My breath hitches, but I try not to let it show how that stings because that’s not true. I don’t think that, not at all. My mind is getting mixed signals now as one blunt tip slides into me, the burn so perfect, but I can’t enjoy it before Rhys continues.

“You disgust me, Everest,” he spits, moving one hand from my hip to wrap around my throat. “Everything about you is the absolute worst. I said it before, and I’ll say it again. Self-centered, arrogant, and narcissistic. Just a little boy trying to get everyone’s attention because he’s too unsatisfied with himself to not need some sort of validation. Because that’s what you are, right? You’re the one who’s scared.”

Once again, I’m struck. This isn’t how this was supposed to go. I was just supposed to fuck with him a little, get him back for all the shit he’s said to me, but he’s gone too far. He’s… No, he can’t be right. I’m not any of those things. But when he says it with such conviction, it’s hard not to believe.

“Shit, are you crying now?” Giving my cheek a light slap, he laughs, so cruel it’s unbearable as he snakes his hand out of my pants. “You’re so pretty when you cry. Is it because you know I’m right?”

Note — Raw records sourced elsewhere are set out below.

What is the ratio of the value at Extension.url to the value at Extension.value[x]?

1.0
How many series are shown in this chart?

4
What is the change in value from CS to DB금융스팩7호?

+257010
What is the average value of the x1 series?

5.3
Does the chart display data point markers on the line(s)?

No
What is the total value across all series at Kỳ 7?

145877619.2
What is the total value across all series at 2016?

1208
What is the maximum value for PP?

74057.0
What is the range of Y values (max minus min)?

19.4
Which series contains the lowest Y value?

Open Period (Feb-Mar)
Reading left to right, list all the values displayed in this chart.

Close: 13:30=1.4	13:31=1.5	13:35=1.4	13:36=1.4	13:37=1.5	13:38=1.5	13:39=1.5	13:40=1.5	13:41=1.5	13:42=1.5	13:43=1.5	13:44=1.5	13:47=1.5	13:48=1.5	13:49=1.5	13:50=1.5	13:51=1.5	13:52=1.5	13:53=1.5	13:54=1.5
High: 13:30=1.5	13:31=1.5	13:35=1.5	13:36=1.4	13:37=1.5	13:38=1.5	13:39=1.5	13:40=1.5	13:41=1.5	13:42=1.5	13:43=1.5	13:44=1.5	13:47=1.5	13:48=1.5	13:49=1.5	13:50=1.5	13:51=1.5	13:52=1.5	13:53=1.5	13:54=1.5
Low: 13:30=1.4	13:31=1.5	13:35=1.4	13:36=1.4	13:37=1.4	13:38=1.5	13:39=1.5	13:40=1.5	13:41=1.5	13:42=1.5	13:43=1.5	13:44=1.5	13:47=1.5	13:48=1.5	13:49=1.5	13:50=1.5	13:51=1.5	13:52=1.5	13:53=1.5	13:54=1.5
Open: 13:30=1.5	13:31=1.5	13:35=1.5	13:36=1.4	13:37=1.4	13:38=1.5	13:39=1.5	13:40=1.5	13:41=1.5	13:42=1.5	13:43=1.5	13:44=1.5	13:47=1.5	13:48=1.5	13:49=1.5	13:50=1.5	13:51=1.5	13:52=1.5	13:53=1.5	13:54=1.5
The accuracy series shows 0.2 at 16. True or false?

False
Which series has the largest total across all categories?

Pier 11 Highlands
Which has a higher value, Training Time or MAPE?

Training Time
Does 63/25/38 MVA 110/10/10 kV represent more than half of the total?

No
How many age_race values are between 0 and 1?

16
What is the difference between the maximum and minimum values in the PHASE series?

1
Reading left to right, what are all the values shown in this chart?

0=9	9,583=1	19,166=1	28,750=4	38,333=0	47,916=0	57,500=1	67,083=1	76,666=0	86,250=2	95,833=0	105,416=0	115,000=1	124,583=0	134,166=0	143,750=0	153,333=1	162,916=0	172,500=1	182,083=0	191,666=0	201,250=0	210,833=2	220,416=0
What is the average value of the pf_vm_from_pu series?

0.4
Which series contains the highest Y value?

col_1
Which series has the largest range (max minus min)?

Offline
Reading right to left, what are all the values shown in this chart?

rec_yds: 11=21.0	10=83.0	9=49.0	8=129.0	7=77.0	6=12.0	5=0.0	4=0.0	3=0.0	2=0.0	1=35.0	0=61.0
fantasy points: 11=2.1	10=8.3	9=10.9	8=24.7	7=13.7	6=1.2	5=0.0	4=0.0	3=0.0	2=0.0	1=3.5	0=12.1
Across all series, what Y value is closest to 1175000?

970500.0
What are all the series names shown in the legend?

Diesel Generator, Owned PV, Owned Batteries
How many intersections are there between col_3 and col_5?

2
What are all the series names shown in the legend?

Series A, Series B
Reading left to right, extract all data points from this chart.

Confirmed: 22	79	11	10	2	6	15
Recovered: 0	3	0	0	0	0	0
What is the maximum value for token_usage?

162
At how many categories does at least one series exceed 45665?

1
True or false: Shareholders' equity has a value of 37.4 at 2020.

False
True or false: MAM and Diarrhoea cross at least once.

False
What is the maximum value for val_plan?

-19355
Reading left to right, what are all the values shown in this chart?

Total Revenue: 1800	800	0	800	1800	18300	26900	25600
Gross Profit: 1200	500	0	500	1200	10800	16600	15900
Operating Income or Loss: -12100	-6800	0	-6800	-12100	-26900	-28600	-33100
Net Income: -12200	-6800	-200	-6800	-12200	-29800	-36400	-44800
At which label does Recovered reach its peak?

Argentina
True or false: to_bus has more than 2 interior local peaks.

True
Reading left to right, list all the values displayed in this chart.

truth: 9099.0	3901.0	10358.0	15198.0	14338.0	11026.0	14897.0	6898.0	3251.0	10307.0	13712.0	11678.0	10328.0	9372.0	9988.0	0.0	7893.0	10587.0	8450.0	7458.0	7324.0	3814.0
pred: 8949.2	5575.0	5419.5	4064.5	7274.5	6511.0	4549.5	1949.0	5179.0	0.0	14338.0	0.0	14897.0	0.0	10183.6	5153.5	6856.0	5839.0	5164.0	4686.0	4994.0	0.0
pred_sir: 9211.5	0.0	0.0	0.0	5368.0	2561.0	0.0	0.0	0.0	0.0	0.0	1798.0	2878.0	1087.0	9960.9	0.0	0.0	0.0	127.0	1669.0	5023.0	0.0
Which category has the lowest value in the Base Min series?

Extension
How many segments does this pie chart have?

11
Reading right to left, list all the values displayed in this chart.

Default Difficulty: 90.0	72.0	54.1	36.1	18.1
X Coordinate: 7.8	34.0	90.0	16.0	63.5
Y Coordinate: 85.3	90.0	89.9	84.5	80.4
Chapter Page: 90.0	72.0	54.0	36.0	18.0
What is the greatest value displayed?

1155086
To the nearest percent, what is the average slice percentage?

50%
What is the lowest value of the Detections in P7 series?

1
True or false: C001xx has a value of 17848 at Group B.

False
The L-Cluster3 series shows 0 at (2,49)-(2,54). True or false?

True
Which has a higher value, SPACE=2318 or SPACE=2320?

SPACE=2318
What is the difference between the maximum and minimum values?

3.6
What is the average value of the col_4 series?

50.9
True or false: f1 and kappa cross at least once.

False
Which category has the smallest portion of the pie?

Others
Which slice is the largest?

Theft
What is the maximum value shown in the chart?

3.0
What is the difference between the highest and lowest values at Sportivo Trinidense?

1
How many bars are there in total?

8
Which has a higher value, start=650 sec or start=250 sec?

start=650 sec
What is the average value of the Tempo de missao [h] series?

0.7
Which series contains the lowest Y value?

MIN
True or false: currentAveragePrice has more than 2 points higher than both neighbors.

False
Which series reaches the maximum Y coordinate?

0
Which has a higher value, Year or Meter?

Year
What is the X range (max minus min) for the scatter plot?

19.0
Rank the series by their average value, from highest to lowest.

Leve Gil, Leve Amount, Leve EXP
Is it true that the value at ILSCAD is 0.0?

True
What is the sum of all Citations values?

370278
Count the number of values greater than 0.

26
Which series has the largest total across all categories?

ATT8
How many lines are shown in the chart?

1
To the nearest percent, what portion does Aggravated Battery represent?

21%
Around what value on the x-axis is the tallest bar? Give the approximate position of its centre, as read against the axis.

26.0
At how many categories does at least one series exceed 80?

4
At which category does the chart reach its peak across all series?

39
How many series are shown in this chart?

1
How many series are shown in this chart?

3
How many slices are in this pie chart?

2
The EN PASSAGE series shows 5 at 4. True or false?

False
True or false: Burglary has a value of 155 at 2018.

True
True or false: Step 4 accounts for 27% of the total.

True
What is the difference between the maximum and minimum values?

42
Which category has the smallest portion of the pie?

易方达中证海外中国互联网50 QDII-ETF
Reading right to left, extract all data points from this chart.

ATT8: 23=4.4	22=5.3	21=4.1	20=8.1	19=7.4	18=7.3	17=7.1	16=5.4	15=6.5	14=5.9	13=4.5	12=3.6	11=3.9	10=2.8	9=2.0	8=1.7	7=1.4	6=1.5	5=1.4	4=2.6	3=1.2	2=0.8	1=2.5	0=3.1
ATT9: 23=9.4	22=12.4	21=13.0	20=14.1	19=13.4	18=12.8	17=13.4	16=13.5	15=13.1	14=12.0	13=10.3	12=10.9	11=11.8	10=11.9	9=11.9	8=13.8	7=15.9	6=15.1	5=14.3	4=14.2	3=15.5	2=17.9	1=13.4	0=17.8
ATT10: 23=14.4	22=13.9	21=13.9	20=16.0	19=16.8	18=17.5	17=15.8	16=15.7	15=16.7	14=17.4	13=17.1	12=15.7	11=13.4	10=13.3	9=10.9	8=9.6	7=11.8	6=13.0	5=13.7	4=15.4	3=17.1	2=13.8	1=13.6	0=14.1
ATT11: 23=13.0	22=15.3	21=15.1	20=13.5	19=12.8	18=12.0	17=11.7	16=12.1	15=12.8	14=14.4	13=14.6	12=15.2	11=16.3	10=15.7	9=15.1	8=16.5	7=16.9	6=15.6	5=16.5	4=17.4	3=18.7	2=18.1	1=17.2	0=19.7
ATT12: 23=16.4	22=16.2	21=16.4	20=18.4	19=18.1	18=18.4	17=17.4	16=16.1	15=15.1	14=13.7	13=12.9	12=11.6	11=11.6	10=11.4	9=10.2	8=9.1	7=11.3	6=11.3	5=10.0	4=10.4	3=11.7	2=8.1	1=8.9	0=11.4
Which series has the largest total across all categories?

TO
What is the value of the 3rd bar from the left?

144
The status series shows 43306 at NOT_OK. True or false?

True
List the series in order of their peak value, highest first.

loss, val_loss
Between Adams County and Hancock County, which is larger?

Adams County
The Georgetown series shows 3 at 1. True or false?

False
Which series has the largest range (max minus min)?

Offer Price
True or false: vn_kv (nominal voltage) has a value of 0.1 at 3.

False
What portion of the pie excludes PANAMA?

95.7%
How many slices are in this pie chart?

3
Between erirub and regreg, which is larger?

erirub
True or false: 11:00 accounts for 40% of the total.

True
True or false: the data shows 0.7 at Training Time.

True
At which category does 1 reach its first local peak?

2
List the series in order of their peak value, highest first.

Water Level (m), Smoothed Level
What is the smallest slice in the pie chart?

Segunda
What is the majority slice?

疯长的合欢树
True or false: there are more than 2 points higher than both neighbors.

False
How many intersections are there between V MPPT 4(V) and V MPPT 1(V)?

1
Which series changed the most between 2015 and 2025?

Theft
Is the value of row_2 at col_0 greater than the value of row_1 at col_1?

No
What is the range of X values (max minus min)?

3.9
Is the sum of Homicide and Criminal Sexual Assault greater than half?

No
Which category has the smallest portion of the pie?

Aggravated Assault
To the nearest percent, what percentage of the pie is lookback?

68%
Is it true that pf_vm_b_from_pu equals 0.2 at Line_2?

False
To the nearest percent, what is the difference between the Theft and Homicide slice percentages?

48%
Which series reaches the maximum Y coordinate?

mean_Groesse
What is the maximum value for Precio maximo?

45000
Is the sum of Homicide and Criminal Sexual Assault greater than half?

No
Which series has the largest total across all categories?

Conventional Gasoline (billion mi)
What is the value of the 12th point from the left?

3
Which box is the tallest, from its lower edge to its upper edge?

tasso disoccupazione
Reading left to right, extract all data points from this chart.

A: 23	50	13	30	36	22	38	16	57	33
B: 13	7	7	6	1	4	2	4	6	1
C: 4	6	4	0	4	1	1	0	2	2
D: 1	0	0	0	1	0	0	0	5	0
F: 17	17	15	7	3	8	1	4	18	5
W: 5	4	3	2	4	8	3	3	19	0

I don’t say anything but instead turn my head away from him, shrinking into myself as all my insecurities come out into the light of the dim alley. The fact that I’m not good enough, smart enough, loyal enough.

He laughs one more time. This one deep and serious. Ominous. Leaning in close so I can feel his breath against my cheek, his nose drags up the side of my face. “I told you. I always win.”

And as he walks away, leaving me utterly broken and terrified of myself, I realize he might be right.